NHS and care services across South Yorkshire are under significant pressure despite the coldest months yet to come. Additional investment has been targeted at a range of services across the region which will support those people most in need of urgent care.
Services have seen the demand increase over the last few weeks in particularly in hospitals and GP surgeries. Cases of Covid are also rising which is adding to the demand.
Despite the challenges, frontline health and care staff and organisations across the region are working together to give patients the best possible care they can. They are also urging the public to help ensure the NHS can focus on caring for the most poorly patients.
Gavin Boyle, Chief Executive, NHS South Yorkshire said: “The additional investment will help reduce the amount of time people have to stay in hospital and make sure they get home with the right support in place.

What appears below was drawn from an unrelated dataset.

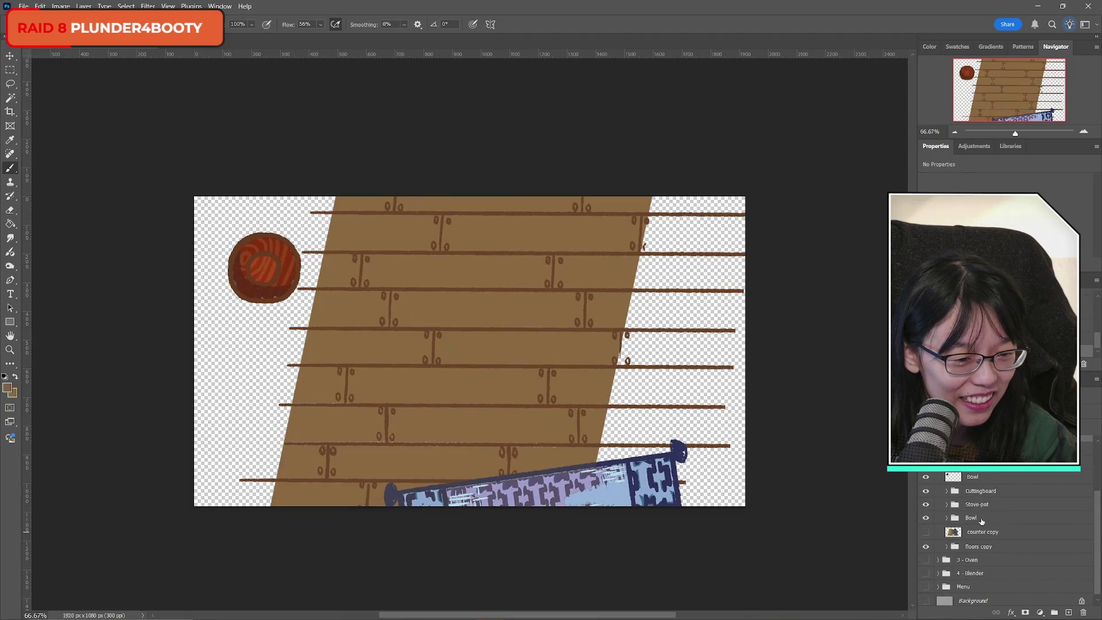
click(926, 533)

“We know that this winter will be challenging. We’re coming out of a busy summer and we know winter is always busier. We are working together, as partners in health and care, across South Yorkshire to address the challenges. We know there are people in our hospitals ready to go home. We are working closely with our local authority partners to use additional investment to boost capacity for social care helping people to go home as soon as they are ready.
“This time last year we were able to fast-track the salary increase for our adult social care workforce to provide more job security and resilience, but it is a sector which faces competition in the jobs market.
“We are prioritising a recruitment drive across health and social care ahead of winter. More funding has gone to care homes and for therapy when people get home. Mental health support and additional crisis support services have also been bolstered across the region.
“Our GPs and practice nurses are also working incredibly hard and from this month additional appointments have been added for evenings and weekends to give people greater access.”
The public can help too, and we would ask them to think about how they can get the best out of health and care services. While many patients in hospital are very unwell, health and care services are urging people to seek other health services if their condition is not serious or life-threatening.
Gavin Boyle continued: “Sadly we’re still seeing thousands of people a week across our region book a GP or nurse appointment and then not attend. I would urge people to cancel their appointment if it is no longer wanted. That consultation can then be given to a patient who has an urgent need.”
A new South Yorkshire campaign, Help Us to Help You, has also been launched aimed at reducing pressures on A&E and GPs which shows people how they can choose the right health care at the right place.
This includes encouraging people aged 18 to 30 to use the online NHS 111 service when they are unsure what healthcare support they need. Research has shown that six out of ten of people surveyed weren’t aware you could check symptoms and get a telephone call back from a clinician if needed through the online service.
Gavin Boyle added: “We are expecting the next few months to be challenging. All partners are working together to develop our plans. Our teams are doing an incredible job and I’d like to thank them and the public for their continued efforts.”